Dr Namazie explained that a national health insurance will reimburse the cost of drugs, with small co-payments by patients, so pharmacists will not be incentivised to dispense drugs to patients without a doctor’s prescription.
“So our caveat for dispensing separation is two — proper consultation fees, second is when there’s a uniform health financing authority or social health insurance. Then only we’ll support dispensing separation.

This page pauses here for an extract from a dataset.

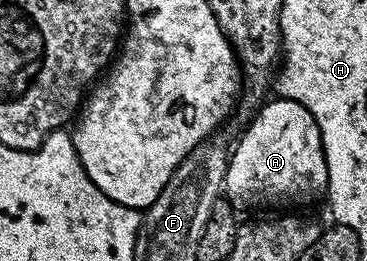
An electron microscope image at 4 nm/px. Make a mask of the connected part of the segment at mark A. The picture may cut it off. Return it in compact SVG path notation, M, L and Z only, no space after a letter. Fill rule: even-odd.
M272 98L272 103L267 103L255 115L255 120L247 127L247 132L239 139L239 144L233 147L227 160L227 176L223 182L223 190L226 198L230 200L236 208L242 207L267 207L270 203L307 203L310 199L315 199L324 194L327 190L327 162L325 161L325 149L321 141L321 129L317 129L317 121L313 121L313 113L309 113L309 109L305 109L305 105L301 105L297 101L289 101L288 99Z

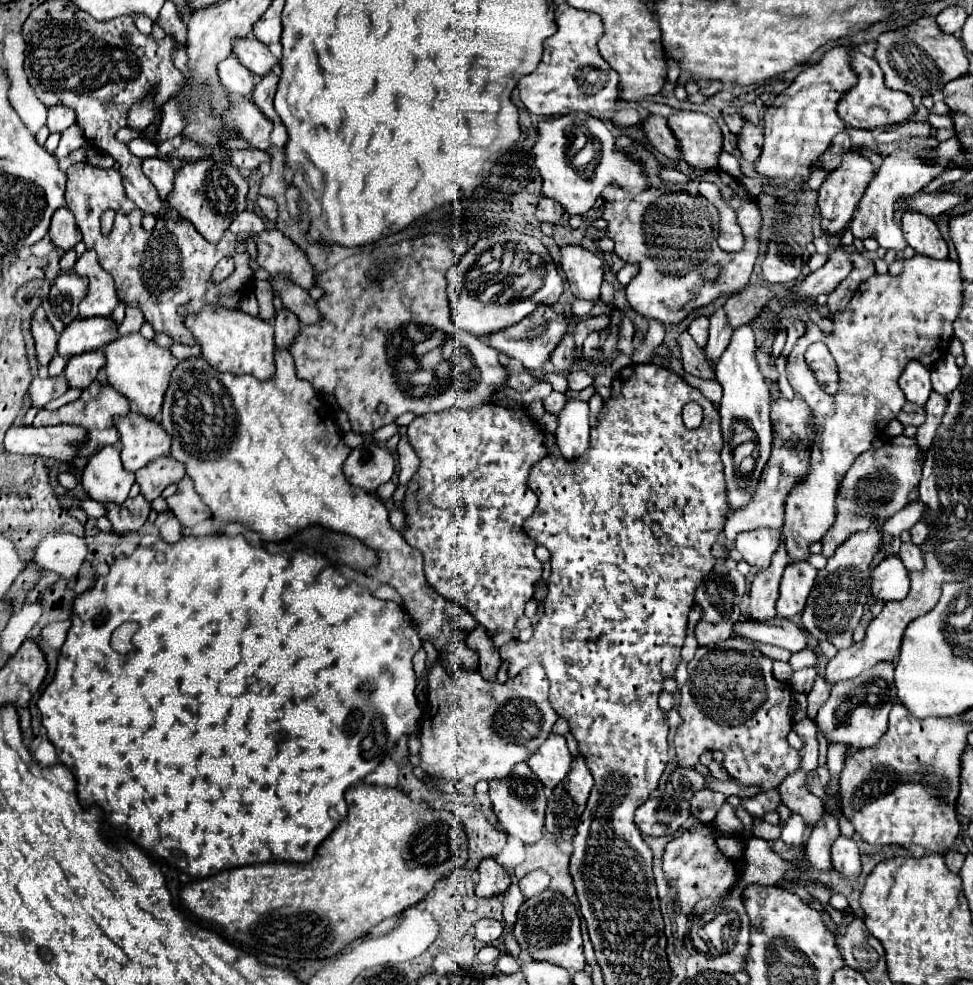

There must be check and balance.”
FPMPAM president Dr Chow urged the Health Ministry to outsource its outpatient department services to private GPs, pointing out that the ministry’s 1986 National Health Expenditure Survey has shown that the cost-per-patient-per-episode of care, including medicines and treatments, is cheaper in the private GP system at RM28 compared to RM54 in the public system.
“This will effectively relieve congestion and waiting time in outpatient facilities and allow MOH (Ministry of Health) facilities to focus on secondary and tertiary care,” Dr Chow said.
He also questioned why the Health Ministry has yet to enact regulations for the Pathology Laboratory Act 2007, even though the law was passed more than 10 years ago.
“In the meantime, patients and the public have clearly been exploited by the commercialised screening, treatment and wellness programmes run by certain private laboratories.”
Dr Chow also wanted the government to address the commercialisation of health care, amid the shift of medical specialists from public to private hospitals and a lack of special services at government hospitals like MRI, ultrasound, mammogram, and tomogram services.
MMA president Dr Namazie urged the government to create training programmes for GPs, like those in developed countries.
“We want the GPs to take on additional training in general practice or family medicine, but of course this involves costs, so we’re asking the government to assist the GPs in the training programme,” he said.
“If GPs are very confident in managing bad diabetics, hypertension, and non-communicable diseases (NCDs), then they don’t have to crowd the government clinics. But definitely they need assistance in their training.”